4 Things That Are Ruining Your 401K

A 401K is a type of retirement plan that is especially designed for workers. Typically, within the United States, a traditional 401K is available through a person’s place of employment. They are able to save money for retirement which can accrue interest over time. An additional perk to using the 401K is that no income taxes are paid on these moneys until the owner actually withdraws the cash. Many who are investing in them don’t even know that they are sabotaging their own retirement fund.

Not Taking Advantage of Contributions

Often with a 401K, there is opportunity for the investor’s employer to help contribute to his fund. For instance, after working so many predetermined years with a company, the employer will agree to match the worker’s investment.

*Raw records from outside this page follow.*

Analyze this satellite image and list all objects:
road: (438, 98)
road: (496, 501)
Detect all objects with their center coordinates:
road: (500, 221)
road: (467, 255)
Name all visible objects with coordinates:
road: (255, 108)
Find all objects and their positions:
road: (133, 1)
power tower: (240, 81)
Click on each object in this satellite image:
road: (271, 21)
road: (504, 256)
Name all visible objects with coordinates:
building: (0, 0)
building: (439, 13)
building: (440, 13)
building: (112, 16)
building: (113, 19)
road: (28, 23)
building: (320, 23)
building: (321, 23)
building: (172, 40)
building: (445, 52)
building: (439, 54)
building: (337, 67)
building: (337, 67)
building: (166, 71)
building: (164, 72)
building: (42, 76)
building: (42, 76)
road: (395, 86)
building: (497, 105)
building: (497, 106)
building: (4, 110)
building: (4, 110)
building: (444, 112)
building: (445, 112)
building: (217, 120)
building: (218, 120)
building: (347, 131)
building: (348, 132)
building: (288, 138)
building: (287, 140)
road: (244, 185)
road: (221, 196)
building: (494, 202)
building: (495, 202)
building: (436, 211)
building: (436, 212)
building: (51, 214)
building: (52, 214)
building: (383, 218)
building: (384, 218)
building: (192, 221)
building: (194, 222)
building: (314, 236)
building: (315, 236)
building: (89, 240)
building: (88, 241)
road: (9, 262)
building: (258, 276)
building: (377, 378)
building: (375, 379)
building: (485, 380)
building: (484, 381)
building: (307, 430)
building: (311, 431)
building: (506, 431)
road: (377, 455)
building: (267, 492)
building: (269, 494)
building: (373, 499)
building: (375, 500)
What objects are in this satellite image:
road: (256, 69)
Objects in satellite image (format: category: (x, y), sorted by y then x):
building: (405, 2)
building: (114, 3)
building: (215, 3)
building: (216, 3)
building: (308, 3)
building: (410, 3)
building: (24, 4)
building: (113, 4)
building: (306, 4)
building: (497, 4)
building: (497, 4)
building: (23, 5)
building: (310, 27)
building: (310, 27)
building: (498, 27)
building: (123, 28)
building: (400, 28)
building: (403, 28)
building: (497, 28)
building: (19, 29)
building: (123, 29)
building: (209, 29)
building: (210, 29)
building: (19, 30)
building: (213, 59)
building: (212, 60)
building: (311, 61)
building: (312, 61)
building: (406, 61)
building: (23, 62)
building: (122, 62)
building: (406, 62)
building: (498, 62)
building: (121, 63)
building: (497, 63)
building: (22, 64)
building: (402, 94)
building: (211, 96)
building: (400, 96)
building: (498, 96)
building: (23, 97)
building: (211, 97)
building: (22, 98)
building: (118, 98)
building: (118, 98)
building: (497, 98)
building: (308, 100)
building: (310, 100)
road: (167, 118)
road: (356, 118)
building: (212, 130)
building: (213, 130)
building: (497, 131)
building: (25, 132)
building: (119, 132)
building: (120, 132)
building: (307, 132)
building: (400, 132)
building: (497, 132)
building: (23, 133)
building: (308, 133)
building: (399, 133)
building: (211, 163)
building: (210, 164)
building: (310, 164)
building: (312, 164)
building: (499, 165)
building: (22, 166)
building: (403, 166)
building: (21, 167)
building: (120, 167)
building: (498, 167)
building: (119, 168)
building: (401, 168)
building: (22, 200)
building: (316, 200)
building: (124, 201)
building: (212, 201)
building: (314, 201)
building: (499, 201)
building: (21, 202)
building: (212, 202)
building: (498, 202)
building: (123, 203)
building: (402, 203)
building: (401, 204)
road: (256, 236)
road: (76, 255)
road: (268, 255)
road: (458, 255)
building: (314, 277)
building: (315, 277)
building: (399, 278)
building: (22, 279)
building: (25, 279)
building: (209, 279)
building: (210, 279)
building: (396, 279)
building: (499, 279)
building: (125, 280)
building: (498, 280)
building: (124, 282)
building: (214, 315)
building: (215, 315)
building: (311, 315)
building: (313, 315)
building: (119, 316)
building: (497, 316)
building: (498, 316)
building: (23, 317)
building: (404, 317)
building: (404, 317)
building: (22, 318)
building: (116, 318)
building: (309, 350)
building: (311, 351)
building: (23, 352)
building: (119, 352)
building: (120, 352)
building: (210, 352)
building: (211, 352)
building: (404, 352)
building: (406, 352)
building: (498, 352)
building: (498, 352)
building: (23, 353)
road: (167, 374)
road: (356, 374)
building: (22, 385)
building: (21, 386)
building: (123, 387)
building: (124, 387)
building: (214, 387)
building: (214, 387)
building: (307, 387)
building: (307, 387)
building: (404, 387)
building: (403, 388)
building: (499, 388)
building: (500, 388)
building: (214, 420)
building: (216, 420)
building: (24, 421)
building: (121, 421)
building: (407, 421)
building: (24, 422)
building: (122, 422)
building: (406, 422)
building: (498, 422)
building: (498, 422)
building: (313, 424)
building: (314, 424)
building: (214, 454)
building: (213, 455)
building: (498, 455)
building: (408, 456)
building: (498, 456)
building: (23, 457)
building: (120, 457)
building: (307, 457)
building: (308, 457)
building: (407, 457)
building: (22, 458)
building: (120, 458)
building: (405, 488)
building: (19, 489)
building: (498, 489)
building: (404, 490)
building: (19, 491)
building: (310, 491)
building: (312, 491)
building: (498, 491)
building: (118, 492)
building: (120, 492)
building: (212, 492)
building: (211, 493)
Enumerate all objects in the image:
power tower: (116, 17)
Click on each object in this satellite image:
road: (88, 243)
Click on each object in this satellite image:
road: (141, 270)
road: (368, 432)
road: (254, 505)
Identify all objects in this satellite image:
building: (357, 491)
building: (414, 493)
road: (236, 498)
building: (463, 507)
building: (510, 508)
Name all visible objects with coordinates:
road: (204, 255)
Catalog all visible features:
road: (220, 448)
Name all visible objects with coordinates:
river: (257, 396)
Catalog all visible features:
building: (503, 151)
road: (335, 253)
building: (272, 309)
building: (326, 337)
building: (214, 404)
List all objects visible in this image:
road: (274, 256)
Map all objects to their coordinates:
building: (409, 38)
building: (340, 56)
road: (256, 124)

Of those under the age of 40, 47% are not investing enough to be matched. This is basically throwing away free money, and can sink a 401K account’s potential value.

Scrimping on Investing

In addition to not investing enough to be matched by their employer, many people are hurting their 401K accounts by simply not investing enough to begin with. Sure, it’s great fun to have money to spend right now, but it will absolutely not be a laughing matter when retirement age arrives and their isn’t enough money to live on available.

Tapping Into Your 401K Early

A person can access their 401K early if they would like. This means that they may remove part of the money for their use today. Perhaps they’re heavily in debt and are to the point of relying on payday loans to get by. While using a 401K may seem like a godsend, it isn’t a course of action to take lightly. Not only is the overall amount of the account decreased, but so is the amount of money that can accrue interest.

Retiring Too Early

It seems that more and more people have their eyes set to retiring at 50 or 55 these days, but this may not be the best way to go. Tapping into that money at a younger age means that the investor will need many more funds to live on for the rest of their lives. It also means that there’s less room for the cash to grow. Unless a 401K contributor has put in a considerable amount of their annual pay diligently, retiring at this age can simply leave them broke.

Having a 401K is important. Equally important is protecting that 401K so that it will be enough to completely finance a person’s retirement.